### [What is expected]
When you reach the line containing "vfov_deg: 55.8", begin reproducing the material exactly, stop after the line containing "f_number: 6.3", and leave out any pictures along the way.

### [Provided records]

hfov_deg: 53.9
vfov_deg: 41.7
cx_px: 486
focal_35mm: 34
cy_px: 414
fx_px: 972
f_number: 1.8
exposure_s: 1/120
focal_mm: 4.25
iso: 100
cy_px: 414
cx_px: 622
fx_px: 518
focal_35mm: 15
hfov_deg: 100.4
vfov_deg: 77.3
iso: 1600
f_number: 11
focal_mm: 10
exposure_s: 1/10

...

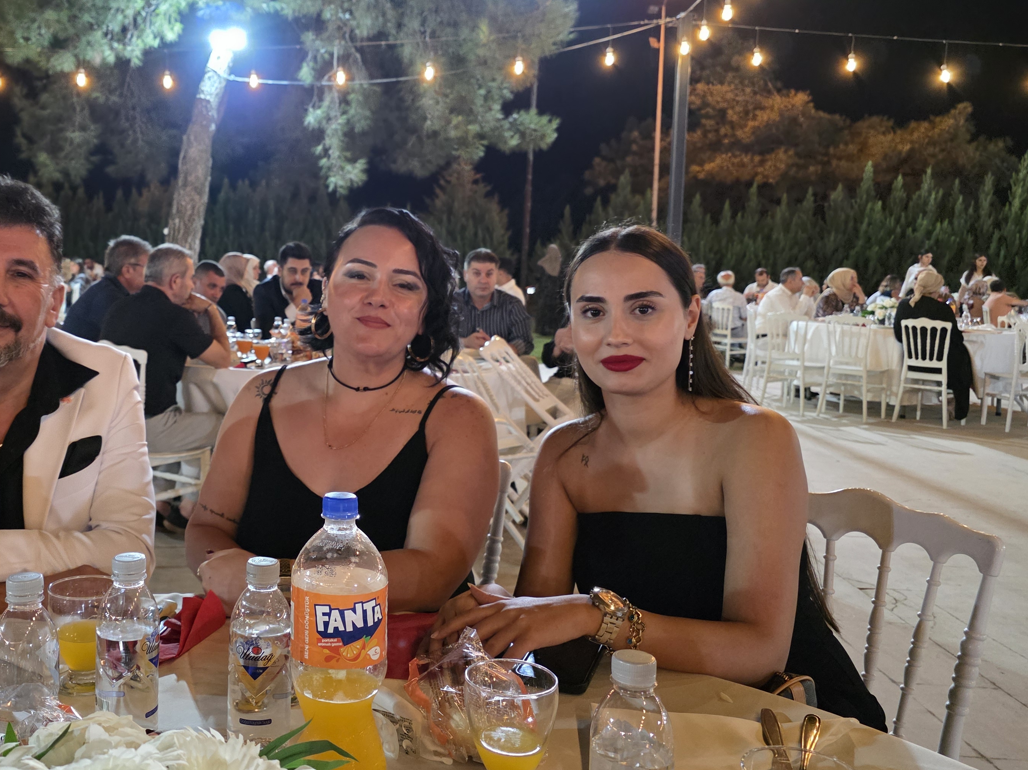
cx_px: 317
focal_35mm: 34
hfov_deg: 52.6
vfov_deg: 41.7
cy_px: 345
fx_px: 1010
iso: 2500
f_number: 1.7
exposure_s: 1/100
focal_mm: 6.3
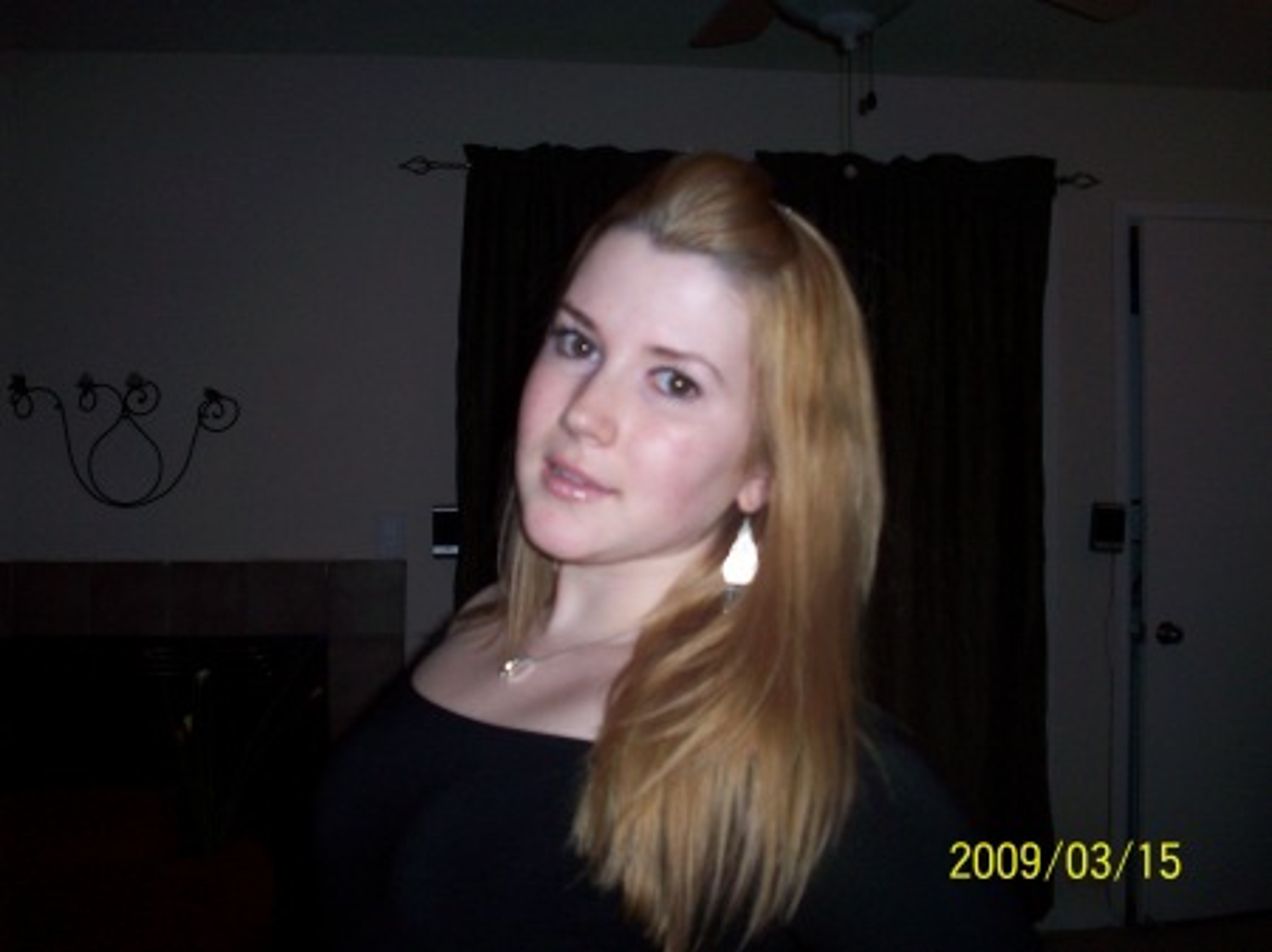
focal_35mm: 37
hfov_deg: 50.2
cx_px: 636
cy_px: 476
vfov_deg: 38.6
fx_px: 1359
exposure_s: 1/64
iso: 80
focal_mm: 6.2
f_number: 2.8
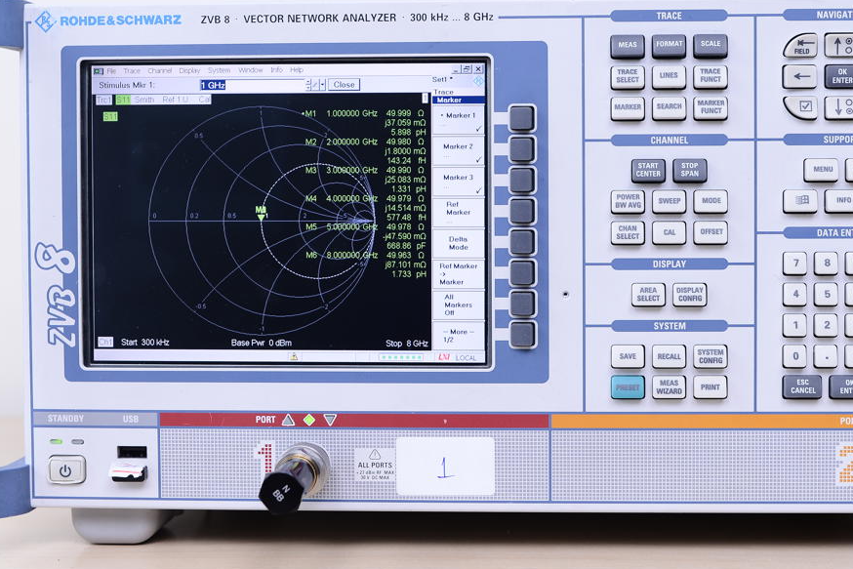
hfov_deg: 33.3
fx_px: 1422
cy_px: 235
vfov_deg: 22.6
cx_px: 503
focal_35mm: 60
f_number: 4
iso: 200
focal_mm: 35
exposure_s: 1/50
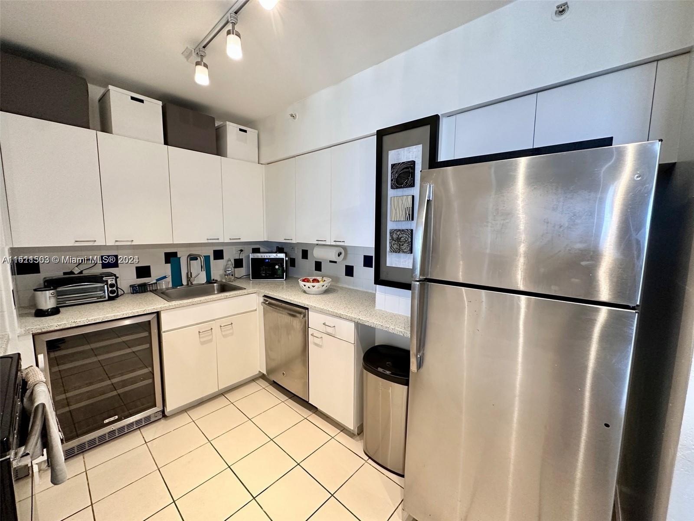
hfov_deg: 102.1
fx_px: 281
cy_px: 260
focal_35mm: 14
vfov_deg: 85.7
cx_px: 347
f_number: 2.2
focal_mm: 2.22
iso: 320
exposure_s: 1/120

---

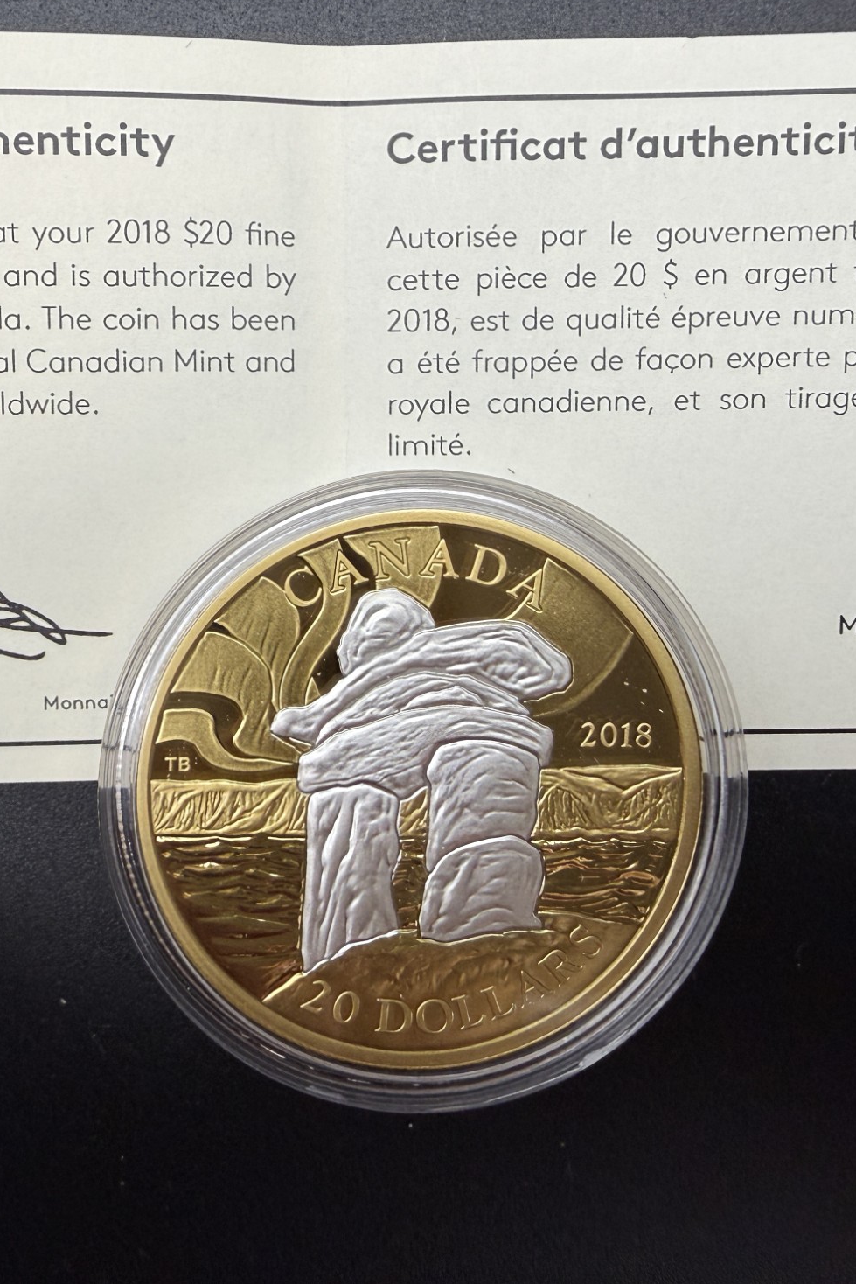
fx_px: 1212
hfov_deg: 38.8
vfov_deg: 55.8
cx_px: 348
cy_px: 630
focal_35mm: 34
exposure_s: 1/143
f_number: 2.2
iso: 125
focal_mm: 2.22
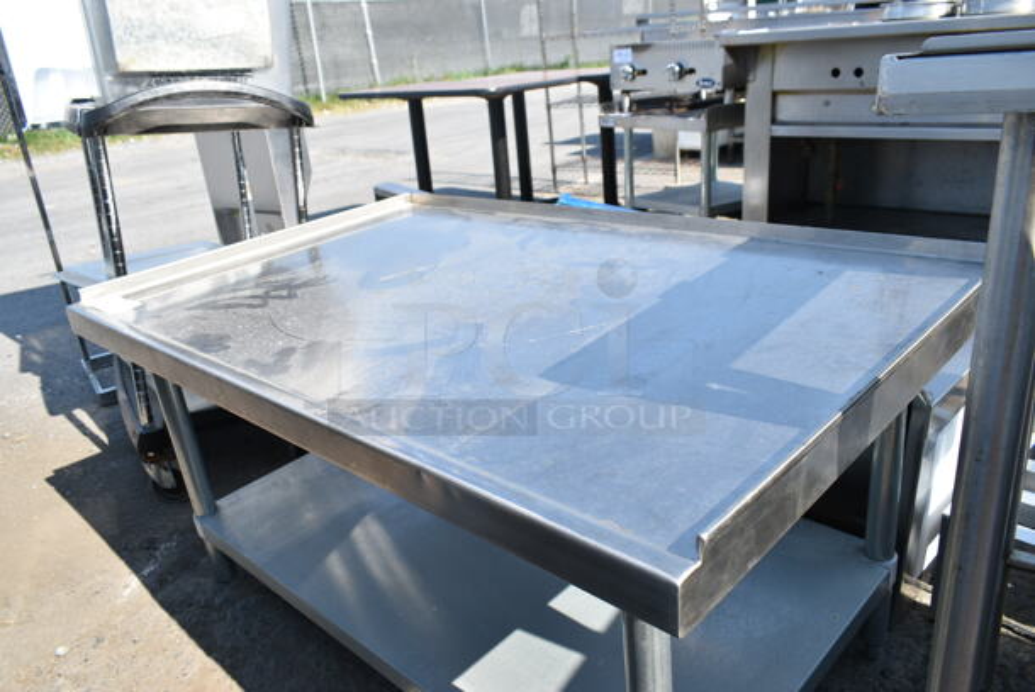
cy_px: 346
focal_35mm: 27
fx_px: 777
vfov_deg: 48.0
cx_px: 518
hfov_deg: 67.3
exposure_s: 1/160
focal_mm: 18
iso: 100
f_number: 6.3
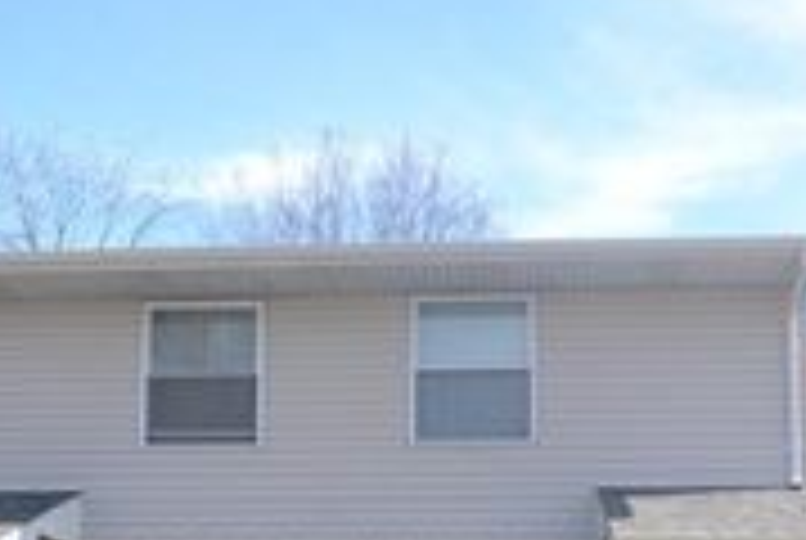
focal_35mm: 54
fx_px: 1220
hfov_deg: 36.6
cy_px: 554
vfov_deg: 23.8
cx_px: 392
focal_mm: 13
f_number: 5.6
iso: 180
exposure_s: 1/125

### [Response to the task]
vfov_deg: 55.8
cx_px: 348
cy_px: 630
focal_35mm: 34
exposure_s: 1/143
f_number: 2.2
iso: 125
focal_mm: 2.22
cy_px: 346
focal_35mm: 27
fx_px: 777
vfov_deg: 48.0
cx_px: 518
hfov_deg: 67.3
exposure_s: 1/160
focal_mm: 18
iso: 100
f_number: 6.3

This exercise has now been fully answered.